__DATA EXCERPTS__:
· · · · · · ·

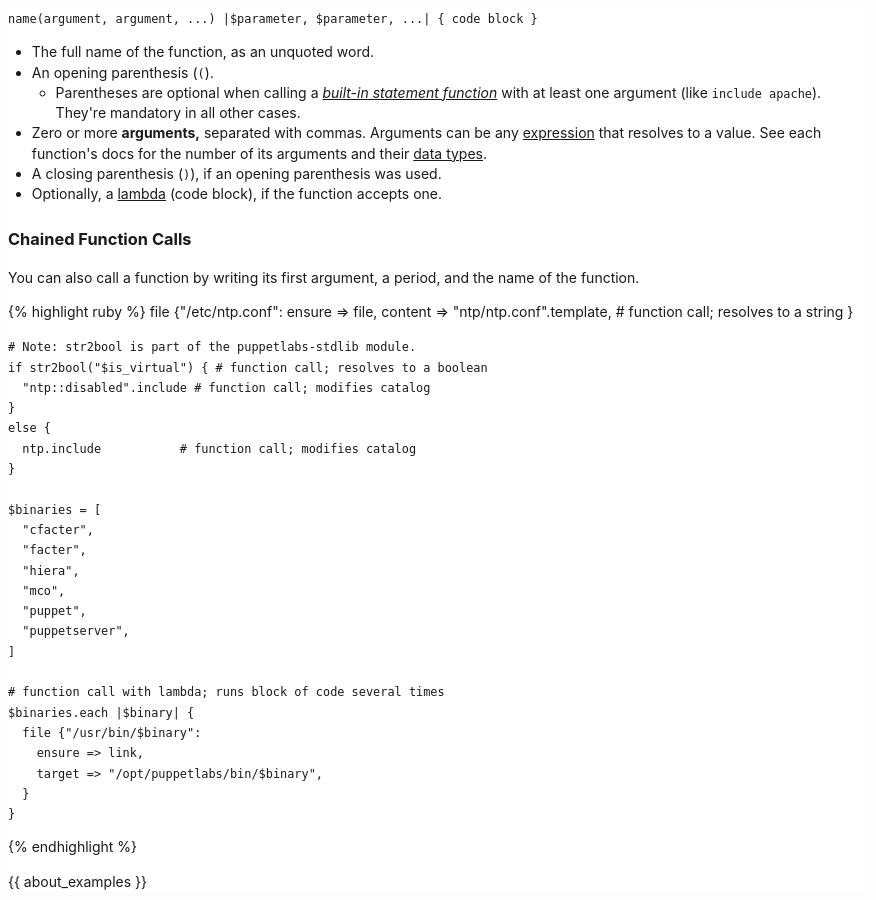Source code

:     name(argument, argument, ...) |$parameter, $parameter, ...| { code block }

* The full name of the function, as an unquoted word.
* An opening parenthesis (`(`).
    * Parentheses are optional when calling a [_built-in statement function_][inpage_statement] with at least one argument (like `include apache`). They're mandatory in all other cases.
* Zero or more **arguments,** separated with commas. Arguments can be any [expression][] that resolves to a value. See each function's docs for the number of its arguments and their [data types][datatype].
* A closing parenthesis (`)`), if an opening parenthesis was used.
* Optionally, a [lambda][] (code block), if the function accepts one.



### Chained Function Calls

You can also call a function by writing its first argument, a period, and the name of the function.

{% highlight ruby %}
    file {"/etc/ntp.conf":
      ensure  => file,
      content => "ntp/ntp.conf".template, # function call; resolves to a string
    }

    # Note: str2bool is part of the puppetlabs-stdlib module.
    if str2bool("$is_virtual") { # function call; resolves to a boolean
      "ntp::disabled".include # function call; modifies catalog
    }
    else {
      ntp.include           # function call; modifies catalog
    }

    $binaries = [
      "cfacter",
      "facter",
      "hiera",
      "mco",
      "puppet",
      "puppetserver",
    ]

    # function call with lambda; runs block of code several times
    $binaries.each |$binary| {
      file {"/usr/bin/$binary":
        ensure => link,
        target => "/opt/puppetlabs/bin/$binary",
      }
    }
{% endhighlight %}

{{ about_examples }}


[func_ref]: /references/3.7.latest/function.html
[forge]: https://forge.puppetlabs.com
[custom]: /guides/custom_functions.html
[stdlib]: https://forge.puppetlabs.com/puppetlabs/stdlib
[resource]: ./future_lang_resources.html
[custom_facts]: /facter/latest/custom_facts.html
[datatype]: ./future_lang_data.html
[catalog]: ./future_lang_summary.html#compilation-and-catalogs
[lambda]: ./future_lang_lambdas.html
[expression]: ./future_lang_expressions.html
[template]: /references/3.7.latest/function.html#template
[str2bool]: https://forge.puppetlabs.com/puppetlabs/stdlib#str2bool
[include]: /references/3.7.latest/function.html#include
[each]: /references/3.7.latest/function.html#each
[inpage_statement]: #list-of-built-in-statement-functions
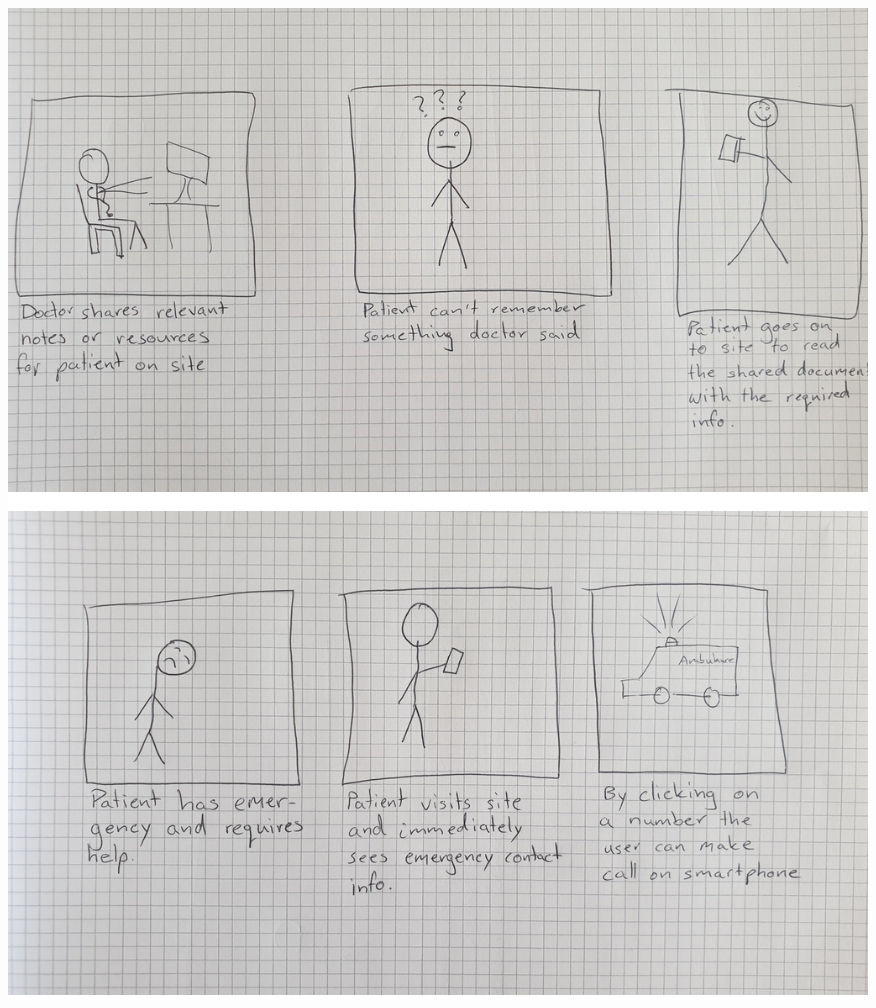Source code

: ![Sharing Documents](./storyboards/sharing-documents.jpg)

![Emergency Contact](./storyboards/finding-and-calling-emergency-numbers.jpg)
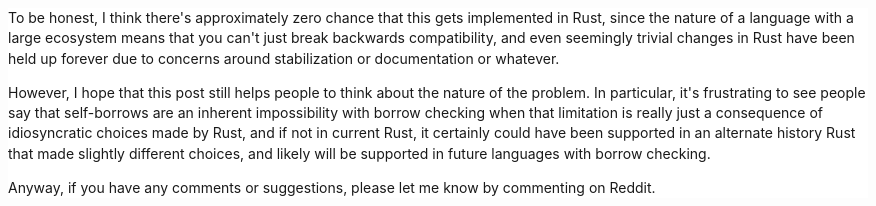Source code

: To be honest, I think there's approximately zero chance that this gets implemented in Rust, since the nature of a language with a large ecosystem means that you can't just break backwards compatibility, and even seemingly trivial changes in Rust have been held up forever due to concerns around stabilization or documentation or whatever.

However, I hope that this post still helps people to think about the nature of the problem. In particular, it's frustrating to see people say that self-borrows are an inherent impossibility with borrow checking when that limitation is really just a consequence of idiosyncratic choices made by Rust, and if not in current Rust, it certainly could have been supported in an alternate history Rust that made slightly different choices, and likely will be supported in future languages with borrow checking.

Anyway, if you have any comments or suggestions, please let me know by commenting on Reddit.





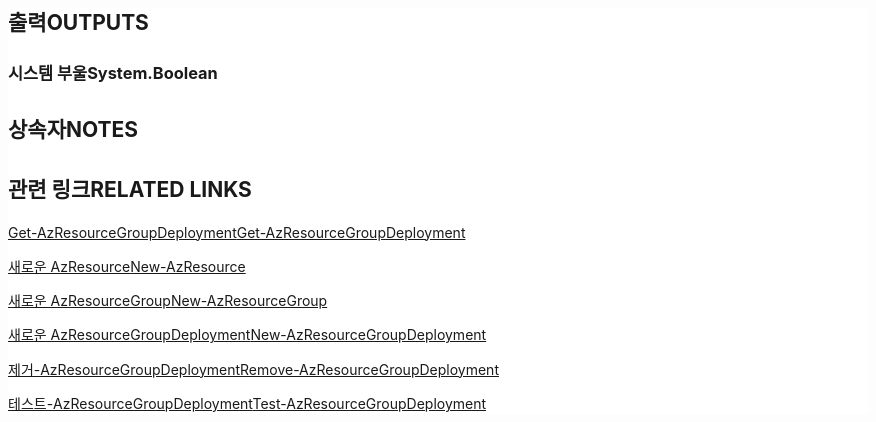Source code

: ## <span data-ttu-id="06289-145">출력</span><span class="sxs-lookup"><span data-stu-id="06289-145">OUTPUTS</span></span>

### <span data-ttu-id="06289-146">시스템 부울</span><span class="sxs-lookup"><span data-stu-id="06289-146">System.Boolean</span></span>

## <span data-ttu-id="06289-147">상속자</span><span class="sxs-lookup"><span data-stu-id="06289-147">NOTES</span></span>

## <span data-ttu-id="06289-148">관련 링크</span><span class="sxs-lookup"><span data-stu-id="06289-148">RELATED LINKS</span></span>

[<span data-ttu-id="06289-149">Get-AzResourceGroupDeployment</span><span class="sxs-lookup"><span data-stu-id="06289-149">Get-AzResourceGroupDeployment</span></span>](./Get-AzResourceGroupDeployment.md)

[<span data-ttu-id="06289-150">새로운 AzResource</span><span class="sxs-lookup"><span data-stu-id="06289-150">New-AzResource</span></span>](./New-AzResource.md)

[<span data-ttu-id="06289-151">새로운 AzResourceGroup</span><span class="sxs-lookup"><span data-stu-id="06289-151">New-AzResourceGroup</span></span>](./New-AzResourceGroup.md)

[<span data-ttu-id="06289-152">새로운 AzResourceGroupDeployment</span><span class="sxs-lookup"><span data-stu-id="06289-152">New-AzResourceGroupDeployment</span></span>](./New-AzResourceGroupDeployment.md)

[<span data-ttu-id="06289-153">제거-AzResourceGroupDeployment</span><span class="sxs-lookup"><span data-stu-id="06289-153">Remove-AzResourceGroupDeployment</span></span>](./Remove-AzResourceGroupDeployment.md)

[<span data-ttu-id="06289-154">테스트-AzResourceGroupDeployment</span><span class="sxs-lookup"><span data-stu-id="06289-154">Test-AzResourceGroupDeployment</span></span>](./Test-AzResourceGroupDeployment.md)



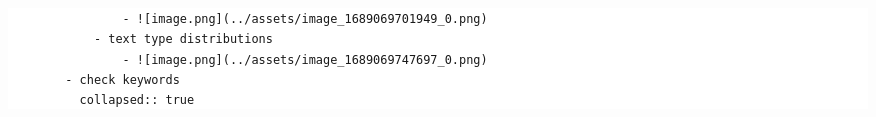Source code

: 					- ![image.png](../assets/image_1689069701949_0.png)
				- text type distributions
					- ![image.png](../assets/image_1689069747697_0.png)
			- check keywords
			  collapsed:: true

· · · · · · ·

__PROBLEM STATEMENT__:
If an entry contains a picture, skip the picture and reproduce everything else exactly.

__ANSWER TO THE EXERCISE__:
Source code

:     name(argument, argument, ...) |$parameter, $parameter, ...| { code block }

* The full name of the function, as an unquoted word.
* An opening parenthesis (`(`).
    * Parentheses are optional when calling a [_built-in statement function_][inpage_statement] with at least one argument (like `include apache`). They're mandatory in all other cases.
* Zero or more **arguments,** separated with commas. Arguments can be any [expression][] that resolves to a value. See each function's docs for the number of its arguments and their [data types][datatype].
* A closing parenthesis (`)`), if an opening parenthesis was used.
* Optionally, a [lambda][] (code block), if the function accepts one.



### Chained Function Calls

You can also call a function by writing its first argument, a period, and the name of the function.

{% highlight ruby %}
    file {"/etc/ntp.conf":
      ensure  => file,
      content => "ntp/ntp.conf".template, # function call; resolves to a string
    }

    # Note: str2bool is part of the puppetlabs-stdlib module.
    if str2bool("$is_virtual") { # function call; resolves to a boolean
      "ntp::disabled".include # function call; modifies catalog
    }
    else {
      ntp.include           # function call; modifies catalog
    }

    $binaries = [
      "cfacter",
      "facter",
      "hiera",
      "mco",
      "puppet",
      "puppetserver",
    ]

    # function call with lambda; runs block of code several times
    $binaries.each |$binary| {
      file {"/usr/bin/$binary":
        ensure => link,
        target => "/opt/puppetlabs/bin/$binary",
      }
    }
{% endhighlight %}

{{ about_examples }}


[func_ref]: /references/3.7.latest/function.html
[forge]: https://forge.puppetlabs.com
[custom]: /guides/custom_functions.html
[stdlib]: https://forge.puppetlabs.com/puppetlabs/stdlib
[resource]: ./future_lang_resources.html
[custom_facts]: /facter/latest/custom_facts.html
[datatype]: ./future_lang_data.html
[catalog]: ./future_lang_summary.html#compilation-and-catalogs
[lambda]: ./future_lang_lambdas.html
[expression]: ./future_lang_expressions.html
[template]: /references/3.7.latest/function.html#template
[str2bool]: https://forge.puppetlabs.com/puppetlabs/stdlib#str2bool
[include]: /references/3.7.latest/function.html#include
[each]: /references/3.7.latest/function.html#each
[inpage_statement]: #list-of-built-in-statement-functions
Source code

: ![Sharing Documents](./storyboards/sharing-documents.jpg)

![Emergency Contact](./storyboards/finding-and-calling-emergency-numbers.jpg)
Source code

: To be honest, I think there's approximately zero chance that this gets implemented in Rust, since the nature of a language with a large ecosystem means that you can't just break backwards compatibility, and even seemingly trivial changes in Rust have been held up forever due to concerns around stabilization or documentation or whatever.

However, I hope that this post still helps people to think about the nature of the problem. In particular, it's frustrating to see people say that self-borrows are an inherent impossibility with borrow checking when that limitation is really just a consequence of idiosyncratic choices made by Rust, and if not in current Rust, it certainly could have been supported in an alternate history Rust that made slightly different choices, and likely will be supported in future languages with borrow checking.

Anyway, if you have any comments or suggestions, please let me know by commenting on Reddit.





Source code

: ## <span data-ttu-id="06289-145">출력</span><span class="sxs-lookup"><span data-stu-id="06289-145">OUTPUTS</span></span>

### <span data-ttu-id="06289-146">시스템 부울</span><span class="sxs-lookup"><span data-stu-id="06289-146">System.Boolean</span></span>

## <span data-ttu-id="06289-147">상속자</span><span class="sxs-lookup"><span data-stu-id="06289-147">NOTES</span></span>

## <span data-ttu-id="06289-148">관련 링크</span><span class="sxs-lookup"><span data-stu-id="06289-148">RELATED LINKS</span></span>

[<span data-ttu-id="06289-149">Get-AzResourceGroupDeployment</span><span class="sxs-lookup"><span data-stu-id="06289-149">Get-AzResourceGroupDeployment</span></span>](./Get-AzResourceGroupDeployment.md)

[<span data-ttu-id="06289-150">새로운 AzResource</span><span class="sxs-lookup"><span data-stu-id="06289-150">New-AzResource</span></span>](./New-AzResource.md)

[<span data-ttu-id="06289-151">새로운 AzResourceGroup</span><span class="sxs-lookup"><span data-stu-id="06289-151">New-AzResourceGroup</span></span>](./New-AzResourceGroup.md)

[<span data-ttu-id="06289-152">새로운 AzResourceGroupDeployment</span><span class="sxs-lookup"><span data-stu-id="06289-152">New-AzResourceGroupDeployment</span></span>](./New-AzResourceGroupDeployment.md)

[<span data-ttu-id="06289-153">제거-AzResourceGroupDeployment</span><span class="sxs-lookup"><span data-stu-id="06289-153">Remove-AzResourceGroupDeployment</span></span>](./Remove-AzResourceGroupDeployment.md)

[<span data-ttu-id="06289-154">테스트-AzResourceGroupDeployment</span><span class="sxs-lookup"><span data-stu-id="06289-154">Test-AzResourceGroupDeployment</span></span>](./Test-AzResourceGroupDeployment.md)



Source code

: 					- ![image.png](../assets/image_1689069701949_0.png)
				- text type distributions
					- ![image.png](../assets/image_1689069747697_0.png)
			- check keywords
			  collapsed:: true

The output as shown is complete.